While in the United States for the NATO Summit in Chicago, President of Georgia Mikheil Saakashvili made a brief stop in Princeton to offer his thoughts on Georgian reform and progress in spite of an antagonistic relationship with Russia. He spoke at a packed lecture on Thursday.
“When the U.S. government asked Russia in 2008 what their plans were with Georgia, Russia responded, ‘Full annihilation — complete annihilation of the country.’ Not of the government, but of the country,” Saakashvili said.
During his lecture, titled “Georgian Democratic Transformation: A Test Case for the Post-Soviet World,” Saakashvili addressed the advancements Georgia is making to solidify its status as a democratic nation in spite of hostility from the Russian government.
An already-tense relationship with Russia deteriorated into war following Saakashvili’s 2008 deployment of troops to reclaim South Ossetia from separatists. Russia intervened and seized South Ossetia and Abkhazia, two Georgian territories, sparking the 2008 South Ossetia War or Russo-Georgian war. Relations with Russia have only worsened since then.
“Medvedev has said, ‘Who is Saakashvili? He’s a political cadaver,’ ” Saakashvili said of the current Russian prime minister and former president.
In spite of pressure from Russia, Saakashvili said that Georgia is continuing on its path toward reform. He cited Georgia’s “radical transformation” as proof of its anomalous nature.
“My country is supposed to be a total failure. Georgia was one of the most corrupt places in the world,” Saakashvili said.
A series of government reforms and civil advancements adopted by Saakashvili’s administration have since changed Georgia’s story into what he called a “survival story.”
Georgia is the second most transparent country, after New Zealand, and its advancements have lowered the crime rate, according to Saakashvili, who added that the country now has the lowest in Europe according to the European Union. He called Georgia a “gateway country,” which, as a result of its position as a bridge between Europe and Asia, could show other countries how to learn from Georgian reform.

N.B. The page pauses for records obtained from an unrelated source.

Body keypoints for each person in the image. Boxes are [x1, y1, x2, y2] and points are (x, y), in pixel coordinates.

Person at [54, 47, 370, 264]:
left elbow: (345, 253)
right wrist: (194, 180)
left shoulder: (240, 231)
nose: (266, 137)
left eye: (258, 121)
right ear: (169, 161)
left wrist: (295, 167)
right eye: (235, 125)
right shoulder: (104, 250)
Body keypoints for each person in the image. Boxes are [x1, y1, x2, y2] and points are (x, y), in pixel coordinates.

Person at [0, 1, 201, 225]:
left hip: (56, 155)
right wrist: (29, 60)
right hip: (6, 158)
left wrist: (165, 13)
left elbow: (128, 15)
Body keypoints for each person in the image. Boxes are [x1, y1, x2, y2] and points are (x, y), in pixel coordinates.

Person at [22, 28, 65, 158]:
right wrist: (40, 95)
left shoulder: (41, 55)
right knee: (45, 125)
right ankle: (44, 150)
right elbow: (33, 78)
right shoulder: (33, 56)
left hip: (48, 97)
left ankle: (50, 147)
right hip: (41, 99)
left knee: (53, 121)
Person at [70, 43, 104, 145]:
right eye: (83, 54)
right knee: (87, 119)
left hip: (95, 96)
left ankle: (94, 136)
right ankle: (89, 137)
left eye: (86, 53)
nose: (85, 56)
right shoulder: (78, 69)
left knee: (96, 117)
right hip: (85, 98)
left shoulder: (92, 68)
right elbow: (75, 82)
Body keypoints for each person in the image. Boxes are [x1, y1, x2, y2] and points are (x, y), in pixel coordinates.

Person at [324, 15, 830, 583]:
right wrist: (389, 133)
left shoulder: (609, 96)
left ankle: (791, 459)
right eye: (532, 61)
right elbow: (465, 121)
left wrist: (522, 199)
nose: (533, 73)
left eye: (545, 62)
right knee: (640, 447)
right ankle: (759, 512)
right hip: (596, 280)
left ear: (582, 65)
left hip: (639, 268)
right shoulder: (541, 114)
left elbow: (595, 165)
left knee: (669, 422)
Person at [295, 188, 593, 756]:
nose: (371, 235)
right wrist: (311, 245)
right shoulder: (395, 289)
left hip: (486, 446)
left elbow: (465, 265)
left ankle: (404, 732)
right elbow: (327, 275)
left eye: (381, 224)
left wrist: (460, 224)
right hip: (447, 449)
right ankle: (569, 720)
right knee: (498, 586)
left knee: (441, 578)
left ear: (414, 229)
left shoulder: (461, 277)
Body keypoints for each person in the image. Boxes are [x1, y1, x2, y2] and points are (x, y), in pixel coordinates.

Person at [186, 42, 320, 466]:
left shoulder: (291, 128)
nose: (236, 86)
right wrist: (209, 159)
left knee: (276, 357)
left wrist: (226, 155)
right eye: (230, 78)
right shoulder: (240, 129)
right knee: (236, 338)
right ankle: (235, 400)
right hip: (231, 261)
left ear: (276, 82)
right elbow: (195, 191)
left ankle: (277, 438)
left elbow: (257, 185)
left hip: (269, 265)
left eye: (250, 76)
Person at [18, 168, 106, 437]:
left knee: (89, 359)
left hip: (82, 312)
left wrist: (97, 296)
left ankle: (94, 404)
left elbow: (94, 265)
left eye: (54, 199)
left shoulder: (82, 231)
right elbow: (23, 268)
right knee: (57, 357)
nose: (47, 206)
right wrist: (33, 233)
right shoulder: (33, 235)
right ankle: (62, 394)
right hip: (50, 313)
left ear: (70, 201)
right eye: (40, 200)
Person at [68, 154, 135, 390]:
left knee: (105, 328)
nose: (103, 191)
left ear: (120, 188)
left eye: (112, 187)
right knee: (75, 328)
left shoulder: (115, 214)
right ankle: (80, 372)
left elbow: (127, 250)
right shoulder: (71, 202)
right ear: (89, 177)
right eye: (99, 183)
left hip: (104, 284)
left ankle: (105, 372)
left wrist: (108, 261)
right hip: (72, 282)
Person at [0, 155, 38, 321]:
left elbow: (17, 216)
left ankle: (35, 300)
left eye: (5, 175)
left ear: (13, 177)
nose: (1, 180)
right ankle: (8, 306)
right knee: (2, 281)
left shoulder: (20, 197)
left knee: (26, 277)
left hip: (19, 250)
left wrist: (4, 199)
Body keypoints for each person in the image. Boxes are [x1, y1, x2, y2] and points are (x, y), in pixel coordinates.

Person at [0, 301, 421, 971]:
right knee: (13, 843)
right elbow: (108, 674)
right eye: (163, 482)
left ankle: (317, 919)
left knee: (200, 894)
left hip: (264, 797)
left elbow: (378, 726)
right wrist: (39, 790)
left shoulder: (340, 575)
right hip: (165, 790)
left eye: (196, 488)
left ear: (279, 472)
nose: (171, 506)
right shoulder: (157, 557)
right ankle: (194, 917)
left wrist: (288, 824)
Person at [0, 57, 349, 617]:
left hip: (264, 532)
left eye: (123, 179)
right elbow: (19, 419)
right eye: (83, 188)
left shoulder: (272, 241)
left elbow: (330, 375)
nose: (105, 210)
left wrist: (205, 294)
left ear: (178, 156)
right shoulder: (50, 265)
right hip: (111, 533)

“Before, there were two choices: to be messy, chaotic, corruption-crippled like Russia under Boris Yeltsin or to be more orderly, authoritarian like Russia under Putin. There was no other choice. Georgia shows the third way with freedom of elections and freedom of civil society,” Saakashvili said.
For a country once dismissed as “doomed to be old-fashioned,” Georgia’s capability for success and change are aspects of Saakashvili’s “message of hope,” he said.
“Ideas can sometimes be stronger than tanks or even money,” he added.

Saakashvili ended his lecture with a brief Q-and-A session. His talk, held in Dodds Auditorium, was co-sponsored by the Liechtenstein Institute on Self-Determination and the Wilson School.